• Arbeitsauftrag 1
Welchen Zeitraum hat Jörg Voigt laut dem Auszug bei den weiblichen religiösen Lebensformen untersucht?
• Arbeitsauftrag 2
Übernehmen Sie aus dem Auszug wortgetreu die Passage, die mit „Insgesamt hat Jörg“ einsetzt und sich bis einschließlich „12 (1974), 300-308.“ erstreckt.
• Arbeitsauftrag 3
Fassen Sie den Absatz des Auszugs, der mit „Insgesamt hat Jörg Voigt“ beginnt, als knappe Stichpunktliste zusammen und behalten Sie dabei seine wesentlichen Aussagen bei.

• Auszug
• • •

Insgesamt hat Jörg Voigt eine anregende Studie für einzelne Regionen zu weiblichen religiosen Lebensformen vorgelegt. Er zeichnet die Entwicklungslinien und Differenzierungsprozesse unterschiedlicher Lebensformen auf, die er vom 12. bis zum 15. Jahrhundert untersucht hat. Es ist schade, dass er dabei immer wieder im Dunkeln lässt, was seine eigenen Ideen sind und was er von anderen Forschern und Forscherinnen übernommen hat. Voigt konnte wichtiges neues Quellenmaterial erschließen und interessante neue Impulse für die Beginenforschung setzen, mit der sich die zukünftige Forschung auseinandersetzen muss. Es ist ihm allerdings nicht gelungen, sein ehrgeiziges Programm umzusetzen und damit die ältere Forschung obsolet zu machen, um "das Rad neu zu erfinden".
Anmerkungen:
[1] Jacqueline Tarrant: The Clementine Decrees on the Beguines: Conciliar an Papal Versions, in: AHP 12 (1974), 300-308.

• • •

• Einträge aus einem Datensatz
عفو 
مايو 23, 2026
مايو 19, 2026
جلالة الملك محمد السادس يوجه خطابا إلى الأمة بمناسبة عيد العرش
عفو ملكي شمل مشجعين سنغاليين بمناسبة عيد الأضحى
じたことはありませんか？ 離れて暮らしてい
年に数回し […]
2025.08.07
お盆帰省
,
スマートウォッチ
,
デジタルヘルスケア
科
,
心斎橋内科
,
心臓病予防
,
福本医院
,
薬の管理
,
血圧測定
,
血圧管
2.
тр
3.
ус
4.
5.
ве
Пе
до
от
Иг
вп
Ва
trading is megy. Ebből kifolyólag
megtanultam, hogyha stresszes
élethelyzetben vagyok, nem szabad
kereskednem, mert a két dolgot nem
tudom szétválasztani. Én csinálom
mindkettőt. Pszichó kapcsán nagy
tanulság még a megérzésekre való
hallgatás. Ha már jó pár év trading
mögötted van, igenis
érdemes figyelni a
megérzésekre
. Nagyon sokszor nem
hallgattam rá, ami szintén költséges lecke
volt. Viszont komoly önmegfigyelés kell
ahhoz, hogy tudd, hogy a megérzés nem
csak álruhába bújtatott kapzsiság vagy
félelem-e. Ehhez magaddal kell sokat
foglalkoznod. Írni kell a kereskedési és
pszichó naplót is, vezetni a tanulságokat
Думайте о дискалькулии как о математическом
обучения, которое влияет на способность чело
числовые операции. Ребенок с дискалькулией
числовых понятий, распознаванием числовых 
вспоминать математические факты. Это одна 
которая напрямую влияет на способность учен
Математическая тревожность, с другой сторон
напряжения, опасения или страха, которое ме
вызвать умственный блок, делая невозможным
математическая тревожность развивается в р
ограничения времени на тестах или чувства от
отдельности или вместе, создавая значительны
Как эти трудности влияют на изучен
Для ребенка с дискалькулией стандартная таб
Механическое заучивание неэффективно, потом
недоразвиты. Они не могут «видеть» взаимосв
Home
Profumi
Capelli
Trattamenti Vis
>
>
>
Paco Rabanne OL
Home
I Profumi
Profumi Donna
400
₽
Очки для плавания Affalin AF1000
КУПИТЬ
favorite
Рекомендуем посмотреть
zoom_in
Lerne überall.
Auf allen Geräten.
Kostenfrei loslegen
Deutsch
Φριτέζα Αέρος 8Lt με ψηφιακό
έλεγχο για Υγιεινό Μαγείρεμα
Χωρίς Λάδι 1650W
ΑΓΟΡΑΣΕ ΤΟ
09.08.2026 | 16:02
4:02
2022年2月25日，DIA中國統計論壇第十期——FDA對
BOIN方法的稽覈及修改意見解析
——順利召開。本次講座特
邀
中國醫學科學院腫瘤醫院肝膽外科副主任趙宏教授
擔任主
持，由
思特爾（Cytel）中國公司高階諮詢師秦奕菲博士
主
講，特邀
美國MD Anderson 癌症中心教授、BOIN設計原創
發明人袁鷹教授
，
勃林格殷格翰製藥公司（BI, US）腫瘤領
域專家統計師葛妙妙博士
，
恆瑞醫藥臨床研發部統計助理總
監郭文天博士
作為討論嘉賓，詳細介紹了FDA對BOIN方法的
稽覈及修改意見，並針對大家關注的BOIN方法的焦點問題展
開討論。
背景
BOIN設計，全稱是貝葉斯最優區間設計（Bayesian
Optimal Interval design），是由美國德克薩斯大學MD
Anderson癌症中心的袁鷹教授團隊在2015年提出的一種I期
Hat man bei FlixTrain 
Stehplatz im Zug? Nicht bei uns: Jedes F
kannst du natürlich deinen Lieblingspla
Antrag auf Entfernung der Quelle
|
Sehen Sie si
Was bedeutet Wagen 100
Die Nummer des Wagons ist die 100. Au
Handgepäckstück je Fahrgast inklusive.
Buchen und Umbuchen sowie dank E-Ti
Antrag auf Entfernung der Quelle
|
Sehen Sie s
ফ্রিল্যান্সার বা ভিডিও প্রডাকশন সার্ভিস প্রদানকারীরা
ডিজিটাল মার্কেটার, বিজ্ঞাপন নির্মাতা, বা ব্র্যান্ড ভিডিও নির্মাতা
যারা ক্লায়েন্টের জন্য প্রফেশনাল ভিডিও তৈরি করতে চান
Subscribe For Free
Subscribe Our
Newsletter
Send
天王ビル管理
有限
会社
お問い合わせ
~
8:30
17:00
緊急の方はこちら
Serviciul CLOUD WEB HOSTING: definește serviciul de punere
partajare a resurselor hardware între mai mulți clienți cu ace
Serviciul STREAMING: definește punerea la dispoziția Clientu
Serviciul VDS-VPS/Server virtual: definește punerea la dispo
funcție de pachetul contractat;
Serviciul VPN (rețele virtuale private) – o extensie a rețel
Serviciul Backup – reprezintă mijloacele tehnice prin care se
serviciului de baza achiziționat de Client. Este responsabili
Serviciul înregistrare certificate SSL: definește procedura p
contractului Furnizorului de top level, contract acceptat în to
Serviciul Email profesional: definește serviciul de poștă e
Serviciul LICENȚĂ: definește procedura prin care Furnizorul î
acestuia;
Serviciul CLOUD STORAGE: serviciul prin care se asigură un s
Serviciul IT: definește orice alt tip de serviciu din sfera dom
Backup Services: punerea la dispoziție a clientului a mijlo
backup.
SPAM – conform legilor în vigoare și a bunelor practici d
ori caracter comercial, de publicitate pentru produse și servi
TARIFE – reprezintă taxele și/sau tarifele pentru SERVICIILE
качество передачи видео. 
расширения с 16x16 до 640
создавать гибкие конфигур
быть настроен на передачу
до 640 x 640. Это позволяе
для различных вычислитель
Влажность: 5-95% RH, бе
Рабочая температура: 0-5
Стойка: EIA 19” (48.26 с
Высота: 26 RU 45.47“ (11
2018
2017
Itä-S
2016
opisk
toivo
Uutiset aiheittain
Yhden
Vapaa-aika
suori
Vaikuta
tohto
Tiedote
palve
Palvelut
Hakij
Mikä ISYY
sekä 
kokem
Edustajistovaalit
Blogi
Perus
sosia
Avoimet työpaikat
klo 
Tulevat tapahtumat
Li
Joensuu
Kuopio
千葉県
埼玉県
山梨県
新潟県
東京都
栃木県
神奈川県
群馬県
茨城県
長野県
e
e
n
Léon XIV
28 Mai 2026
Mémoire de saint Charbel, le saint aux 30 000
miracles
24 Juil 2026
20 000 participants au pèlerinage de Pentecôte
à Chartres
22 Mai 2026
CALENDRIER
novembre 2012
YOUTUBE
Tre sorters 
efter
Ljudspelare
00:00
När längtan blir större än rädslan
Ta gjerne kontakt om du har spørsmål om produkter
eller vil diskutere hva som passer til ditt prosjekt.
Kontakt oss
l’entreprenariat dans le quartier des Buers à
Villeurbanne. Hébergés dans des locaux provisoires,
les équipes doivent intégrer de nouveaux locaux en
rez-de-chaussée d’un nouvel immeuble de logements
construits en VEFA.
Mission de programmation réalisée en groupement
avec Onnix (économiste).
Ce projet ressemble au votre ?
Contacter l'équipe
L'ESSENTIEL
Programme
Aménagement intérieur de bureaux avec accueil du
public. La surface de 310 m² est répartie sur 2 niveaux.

• • •

• Lösung 1
Den Zeitraum vom 12. bis zum 15. Jahrhundert.

• Lösung 2
Insgesamt hat Jörg Voigt eine anregende Studie für einzelne Regionen zu weiblichen religiosen Lebensformen vorgelegt. Er zeichnet die Entwicklungslinien und Differenzierungsprozesse unterschiedlicher Lebensformen auf, die er vom 12. bis zum 15. Jahrhundert untersucht hat. Es ist schade, dass er dabei immer wieder im Dunkeln lässt, was seine eigenen Ideen sind und was er von anderen Forschern und Forscherinnen übernommen hat. Voigt konnte wichtiges neues Quellenmaterial erschließen und interessante neue Impulse für die Beginenforschung setzen, mit der sich die zukünftige Forschung auseinandersetzen muss. Es ist ihm allerdings nicht gelungen, sein ehrgeiziges Programm umzusetzen und damit die ältere Forschung obsolet zu machen, um "das Rad neu zu erfinden".
Anmerkungen:
[1] Jacqueline Tarrant: The Clementine Decrees on the Beguines: Conciliar an Papal Versions, in: AHP 12 (1974), 300-308.

• Lösung 3
- Jörg Voigt legt eine anregende Studie zu weiblichen religiösen Lebensformen in einzelnen Regionen vor.
- Er zeichnet Entwicklungslinien und Differenzierungsprozesse dieser Lebensformen vom 12. bis zum 15. Jahrhundert nach.
- Kritikpunkt: Er lässt oft offen, welche Ideen von ihm selbst stammen und welche er von anderen Forschenden übernommen hat.
- Er hat wichtiges neues Quellenmaterial erschlossen und der Beginenforschung neue Impulse gegeben, mit denen sich die künftige Forschung auseinandersetzen muss.
- Sein ehrgeiziges Programm, die ältere Forschung obsolet zu machen, hat er nicht umgesetzt.